Huawei, the Chinese telecommunications equipment maker, has warned that US-proposed restrictions on chip-making equipment will likely hurt Africa and interrupt the semiconductor industry's supply chains at a global level.
"The semiconductor industry is widely recognised as a key driver and enabler for the whole electronics value chain. With an expanding tech industry and a growing innovation culture, Africa has proved its potential to be a competitive force in technology in the future. So this unilaterally proposed change of rules by the US could hurt Africa's fast growing technology industry," Edison Xie, director of media affairs for Huawei Southern Africa Region, said in an emailed statement.
This came as senior officials in the Trump administration contemplate new measures to restrict the global supply of chips to Huawei. Under the proposed US rule change, foreign companies that use US chip-making equipment would be required to obtain a US license before supplying certain chips to Huawei.
Xie said this could backfire on US companies as others will just develop their own supply chain.
"A report by the Boston Consulting Group states further escalation in US export control to Huawei will end US leadership in the semiconductor sector and will consequently decouple US and Chinese technology industries," he said.
"The proposed move, backed by some US officials, will create more uncertainties in the global semiconductor sector, which we see as the centerpiece of ICTs that transform society for the better."
Such warnings come as the COVID-19 pandemic is threatening economies across the globe.

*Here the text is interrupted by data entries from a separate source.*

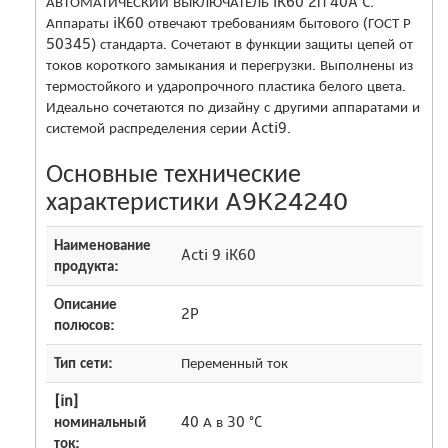
АВТОМАТИЧЕСКИЙ ВЫКЛЮЧАТЕЛЬ iK60 2П 40A C.
Аппараты iK60 отвечают требованиям бытового (ГОСТ Р
50345) стандарта. Сочетают в функции защиты цепей от
токов короткого замыкания и перегрузки. Выполнены из
термостойкого и ударопрочного пластика белого цвета.
Идеально сочетаются по дизайну с другими аппаратами и
системой распределения серии Acti9.
Основные технические
характеристики A9K24240
Наименование
Acti 9 iK60
продукта:
Описание
2P
полюсов:
Тип сети:
Переменный ток
[in]
номинальный
40 А в 30 °C
ток: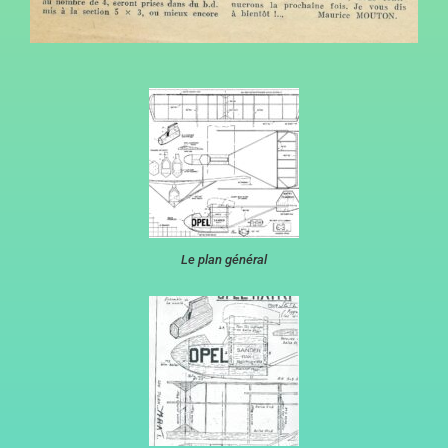
Le plan général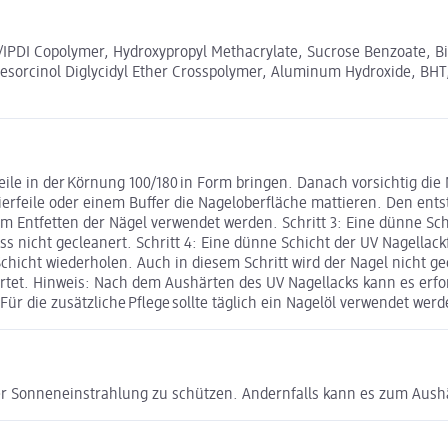
DI Copolymer, Hydroxypropyl Methacrylate, Sucrose Benzoate, Bis
orcinol Diglycidyl Ether Crosspolymer, Aluminum Hydroxide, BHT, p-
r Feile in der Körnung 100/180 in Form bringen. Danach vorsichtig 
ierfeile oder einem Buffer die Nageloberfläche mattieren. Den ent
m Entfetten der Nägel verwendet werden. Schritt 3: Eine dünne Sc
s nicht gecleanert. Schritt 4: Eine dünne Schicht der UV Nagella
hicht wiederholen. Auch in diesem Schritt wird der Nagel nicht ge
tet. Hinweis: Nach dem Aushärten des UV Nagellacks kann es erfor
Für die zusätzliche Pflege sollte täglich ein Nagelöl verwendet werd
cher Sonneneinstrahlung zu schützen. Andernfalls kann es zum Aus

In March, IDC predicted that revenue in the global semiconductor industry was likely to fall by 6% in 2020, mostly due to the impact of COVID-19.
Xie said that despite all these issues the global semiconductor sector market still offers Africa great opportunities.
"With a massive growth in technology hubs across the continent, growing over 50% in the last several years, Africa needs to have a share in [the] global semiconductors industry, to secure its competitiveness in the future," he added.
Huawei believes Africa needs to have a share in the global semiconductors industry.
Europe, Middle East and Africa (EMEA) is Huawei's biggest market outside of China and in its 2019 annual report, published last week, Huawei said the EMEA region made $29.5 billion in 2019, a 0.7% increase from the year before. In comparison, Huawei made just $7.5 billion in 2019 revenue in the Americas but $72.6 billion in China.
The semiconductor issue, however, is not Huawei's first headache in the US. In May 2019, Huawei was placed on the US government's "entity list," which effectively banned the Chinese vendor from doing business with US companies without government approval. Those companies include Google, which owns Android. (See Rival Smartphone Vendors Could Gain from Huawei's Pain in Africa and Google & Tech Giants Cut Huawei Adrift.)
Historically Huawei has a strong relationship with most African governments and operators, and on the continent there has not been much traction from US pressure to blacklist the Chinese company.
Eroding trust in the global supply chain
Xie has some interesting insights into the fine print of the proposed change of rules, saying that a key issue is the plan to impose restrictions of the use of equipment that has already been sold.
"This will severely undermine the basic principles of international trade. The post-sale rules change will ultimately erode trust in the global supply chain, nullifying established norms and regulations overnight. Needless to say, Africa will also be the victim.
"If these new rules were to take effect, even if merely one piece of US-origin equipment, say a screwdriver purchased from the US years ago, was used at any step in the production of chips, chipmakers outside of the US would have to seek approval from the US government," he explained.
"The global semiconductor value chain has taken decades to build. Semiconductor modules are highly interdependent, and no company or country can build up a comprehensive supply chain on their own," Xie added.